The region saw (depending on how you count them) nine major battles during the course of 1917, as the allies fought to capture the town of Passchendaele, and the Germans tried to bleed the Allies dry in a war of attrition. Some half a million men died in the area during 1917, and as many as 15 million shells were fired in what became one of the most heavily shelled regions in military history.
Today, a 120 man bomb disposal unit from the Belgian army works the area year round. When live munitions are found (usually on a construction site or by a farmer plowing his fields) the unit is called in. There are too many munitions found each year for the soldiers to dispose of them in place. In stead the pack the shells in sand and haul them back to the military base, where shells are carefully identified before demolition. Shells containing poison gas are carefully drained under hazmat procedures. Then the shells are blown up. The soldiers have to stop work whenever a train passes downwind in case they fail to identify a gas shell before demolishing it.
While bomb disposal units in most of deal with the occasional unexploded bomb or shell from one of the world wars, the disposal unit in Ypres processes 330 tons on munitions in the average year, and this year is already looking like producing a record haul.
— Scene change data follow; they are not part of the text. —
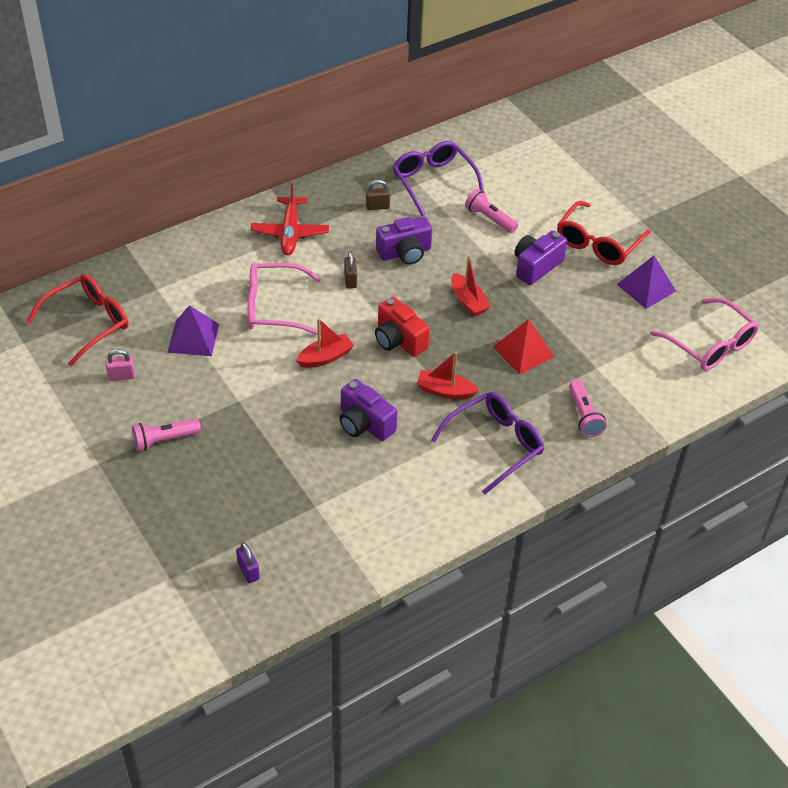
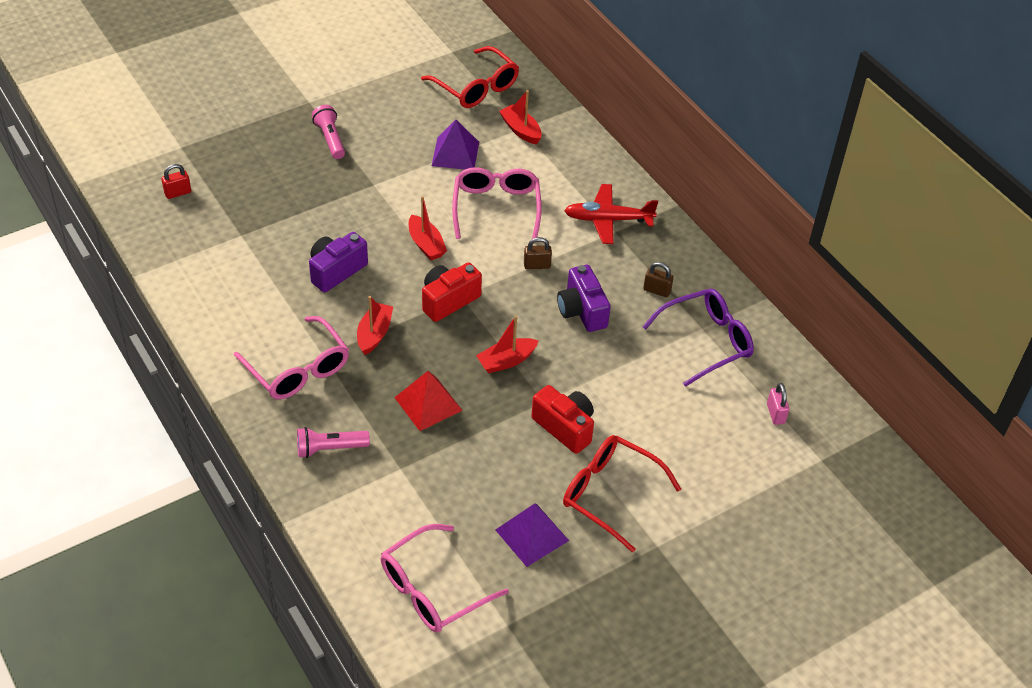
camera: 90 degrees right, 0 degrees up
pink padlock [106,349,135,381] -> pink padlock moved to [767,383,789,425]
purple padlock [236,542,260,583] -> red padlock [161,164,191,199]
brown padlock [366,180,390,210] -> brown padlock turned 60 degrees counterclockwise [643,262,674,297]
purple glasses [431,392,544,494] -> pink glasses [234,316,349,400]
pink flashlight [465,189,518,233] -> none
purple camera [515,230,567,285] -> red camera [531,385,594,454]
none -> red boat [499,90,542,145]

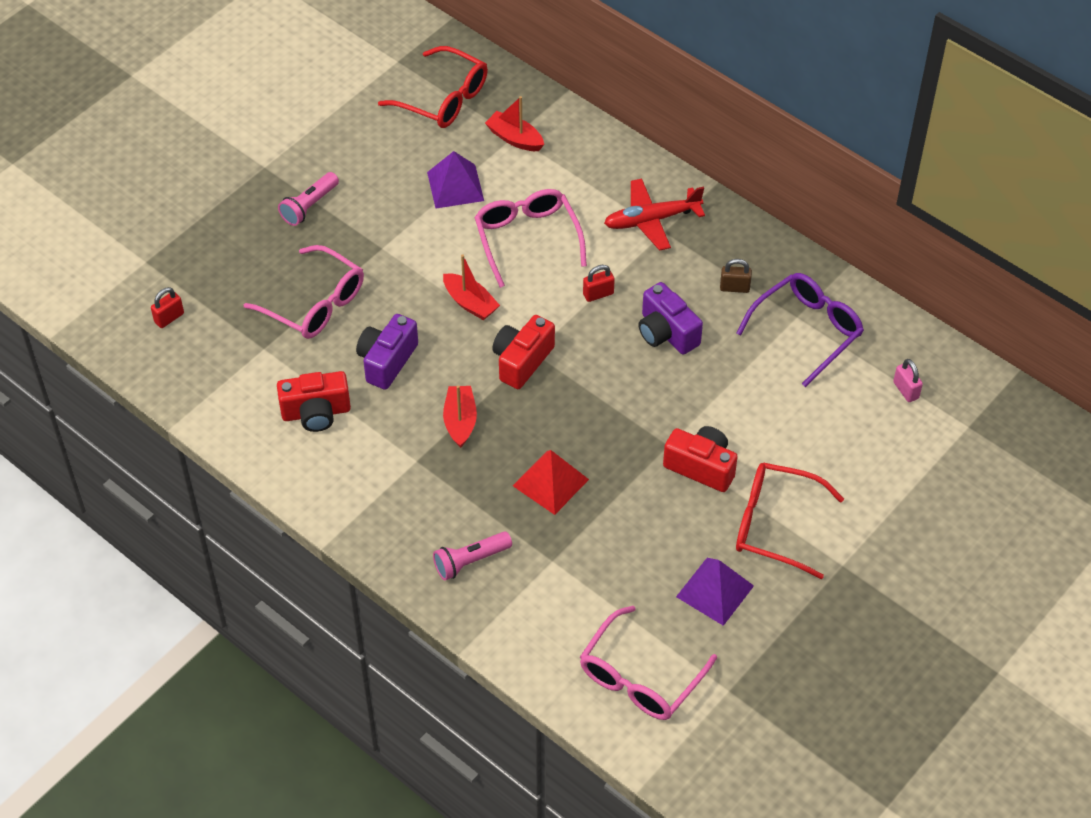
camera: 15 degrees left, 5 degrees up
pink glasses [234,316,349,400] -> pink glasses moved to [244,245,364,339]
pink flashlight [312,105,345,159] -> pink flashlight turned 105 degrees counterclockwise [278,172,339,226]
red boat [476,316,539,373] -> none
brown padlock [524,237,552,269] -> red padlock [583,265,615,302]
none -> red camera [277,371,351,432]

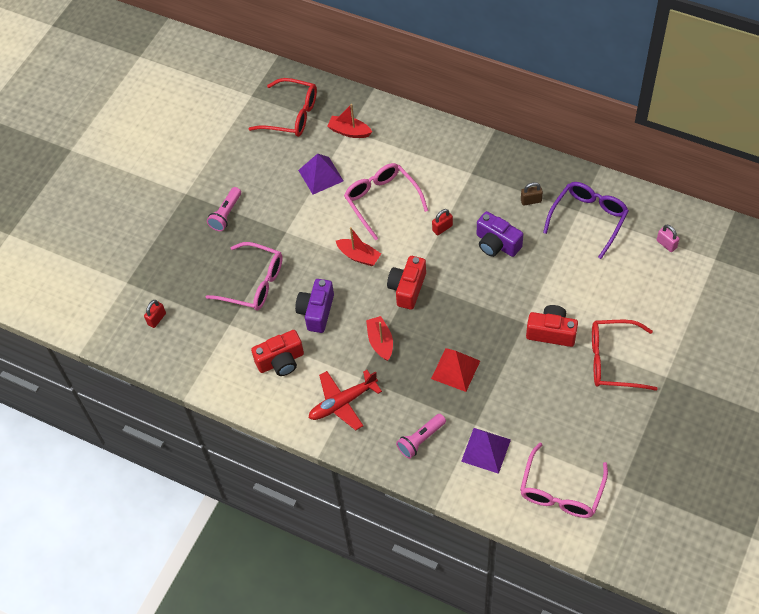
camera: 10 degrees left, 5 degrees up
red plane [604,178,705,251] -> red plane moved to [309,370,382,430]
purple pyramid [676,558,754,626] -> purple pyramid moved to [461,428,511,474]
Many of the sites they clean up are ad hoc ammo depots of 12-20 artillery shells abandoned by one side or another. The scattered munitions cause a steady stream of 2-3 civilian casualties a year. Last year, two construction workers tried sawing through what they thought was an old pipe. It turned out to be an artillery shell which blew up, killing one and injuring the other. Two years ago, Mr. Cardoen-Descamps (who owns a farm and runs a museum/bed and breakfast with his wife) plowed over a buried shell in his field. The blow blade cut the shell open and struck a spark against the casing, sending a 30-foot-high flame into the air. A friend of his had a similar experience this year, which sent a piece of shrapnel clear through his tractor, but left the farmer unharmed.
As we approach the hundredth anniversary of the Great War, and it's events become a matter of history rather than memory, these explosive remnants of things past live on.